When the Iraq war started, we began to see the American heart more clearly.  During this time, if I spoke out, I found myself taunted – both for my immigrant status and my beliefs – in the small thuggish design office I worked in at the time, full of self aggrandizing ivy league graduates, aggressing for partner attention, banking their lives on strenuous opinions of taste, committing no small error to make sad, lousy products.   All the pettiness went on full display at our Christmas gift exchange game:  a large circle of the self satisfied and opinionated each needing to elucidate her arrival in the blessed state of tastefulness.

After the game, partners sweated worry that minutes weren’t being billed, and the rest of us resisted:  snacked and chatted.   I had had enough and – like a good soldier tossing a grenade – brought up the war:  its fundamental wrongness.  At the time I had no idea it would take seven long years for the country at large to finally, sort of, begin to admit that, maybe, it had been a mistake.  One of my more opinionated colleagues, whom I had wrongly pegged as sympathetic stated categorically, without a whiff of hesitation, in thrilling smugness, that it – the war – was just a job.

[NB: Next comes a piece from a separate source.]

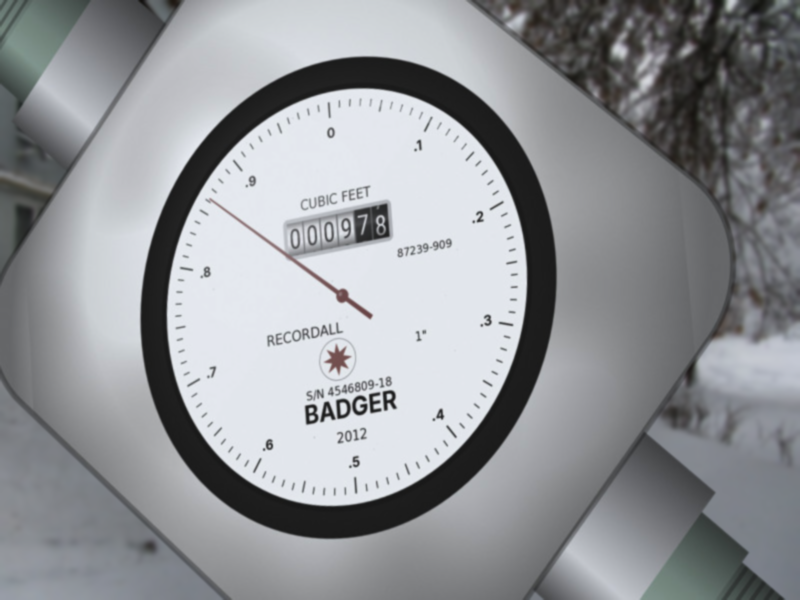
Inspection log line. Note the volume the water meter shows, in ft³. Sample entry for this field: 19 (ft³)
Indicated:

Handy!  Convenient!  The soldier with his orders taken and his head down has no responsibility.  And the professional back home who has successfully skirted military service has no responsibility.  And the citizenry (also sometimes called consumers), who for seven long years willfully ignored evidence of illegality, has no responsibility.  And that’s saying nothing about public and private leadership.  It’s just a way to earn a living.  It’s just a job.